Récupération financière historique au Niger : 74 milliards de FCFA renflouent le Trésor public

Une ère nouvelle semble s’ouvrir pour la gestion des finances publiques au Niger. Le mercredi 5 août 2026, au sein des prestigieux salons du Palais présidentiel à Niamey, une cérémonie d’importance capitale a eu lieu, supervisée par les hauts dignitaires du Conseil suprême. L’objectif principal de cette rencontre était de présenter le premier bilan financier majeur de l’opération « Mains propres », orchestrée par la COLDEFF, une entité spéciale chargée de combattre la délinquance financière et de restituer les biens acquis illégalement au peuple nigérien.

Les chiffres annoncés ont eu l’effet d’une onde de choc dans la capitale et au-delà : un montant impressionnant de plus de 74 milliards de francs CFA a été directement reversé dans les caisses du Trésor public. Cette collecte représente un succès significatif pour l’économie Niger aujourd’hui, marquant une nette intensification des saisies, avec une augmentation notable de 12 milliards en seulement douze mois. Il est important de souligner que ce bilan financier, déjà colossal, n’inclut pas les parcelles de terrain saisies, les flottes de véhicules confisquées, ni d’autres biens mobiliers cédés sous contrainte par des débiteurs récalcitrants.

La vision du CNSP : une sanction financière prioritaire

Le chef de l’État, recevant les membres de la Commission, a tenu à souligner l’importance de cette initiative. Saluant la détermination des enquêteurs, le pouvoir politique a réaffirmé sa volonté de maintenir le cap, en évitant les règlements de comptes violents ou les procès retentissants. La ligne directrice officielle se veut pragmatique et axée sur l’efficacité :

« Notre objectif n’est pas de surcharger les établissements pénitentiaires de la République. La punition, dans ce contexte, est d’ordre pécuniaire. C’est par le biais du portefeuille que nous devons agir pour réparer les préjudices subis par la Nation. »

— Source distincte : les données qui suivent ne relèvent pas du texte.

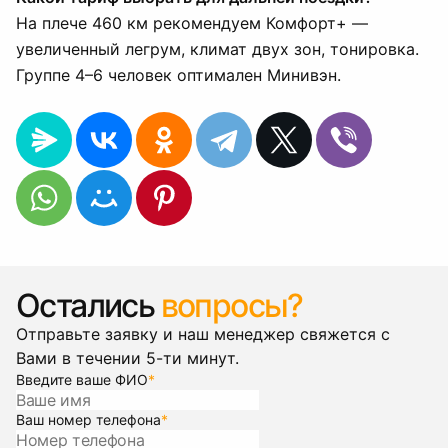
На плече 460 км рекомендуем Комфорт+ —
увеличенный легрум, климат двух зон, тонировка.
Группе 4–6 человек оптимален Минивэн.
Остались
вопросы?
Отправьте заявку и наш менеджер свяжется с
Вами в течении 5-ти минут.
Введите ваше ФИО
*
Ваш номер телефона
*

Au-delà de cette fermeté, le pouvoir s’efforce de préserver une apparence de légalité, afin de ne pas froisser les partenaires internationaux, un aspect crucial en cette période de défis économiques pour le Niger 227 actualité. Les personnes incriminées sont sommées de rembourser l’intégralité des sommes dues, avec la promesse officieuse de préserver leur dignité tant qu’elles se conformeront aux exigences. Cette politique Niger vise à assainir les finances sans créer de troubles sociaux.

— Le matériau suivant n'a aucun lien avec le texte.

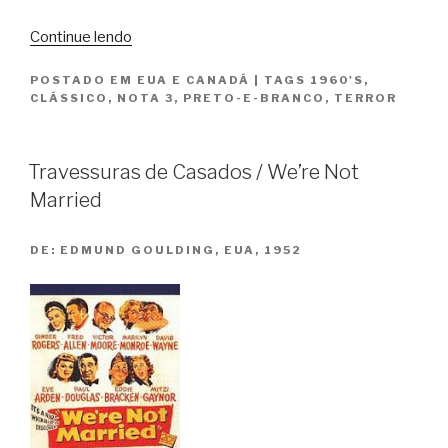
“A
Continue lendo
Noite
POSTADO EM
EUA E CANADÁ
|
TAGS
1960'S
,
dos
CLÁSSICO
,
NOTA 3
,
PRETO-E-BRANCO
,
TERROR
Mortos-
Vivos
/
Travessuras de Casados / We’re Not
Night
Married
of
the
DE:
EDMUND GOULDING, EUA, 1952
Living
Dead”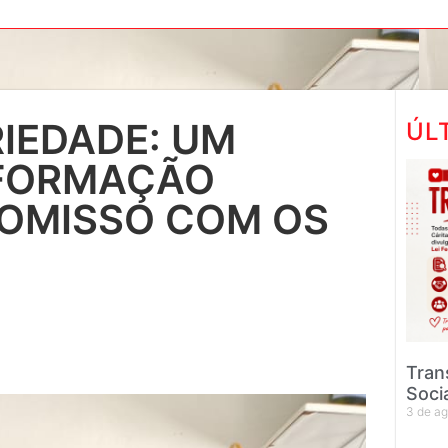
IEDADE: UM
ÚL
FORMAÇÃO
ROMISSO COM OS
Tran
Soci
3 de a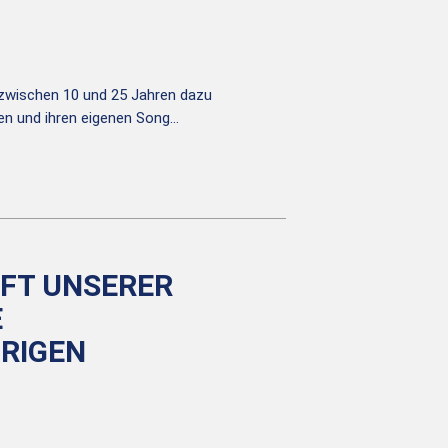
 zwischen 10 und 25 Jahren dazu
en und ihren eigenen Song…
NFT UNSERER
E
HRIGEN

Une question majeure demeure et agite déjà l’opinion publique à Niamey, ainsi que les cercles diplomatiques : quelle sera la destination de cet important pactole ? Dans un pays confronté aux rigueurs climatiques et aux impératifs de développement, la société nigérienne attend avec impatience de voir comment ces milliards recouvrés contribueront à améliorer le quotidien des citoyennes et citoyens. La COLDEFF, pour sa part, a clairement indiqué qu’elle poursuivrait sans relâche sa traque des détournements de fonds.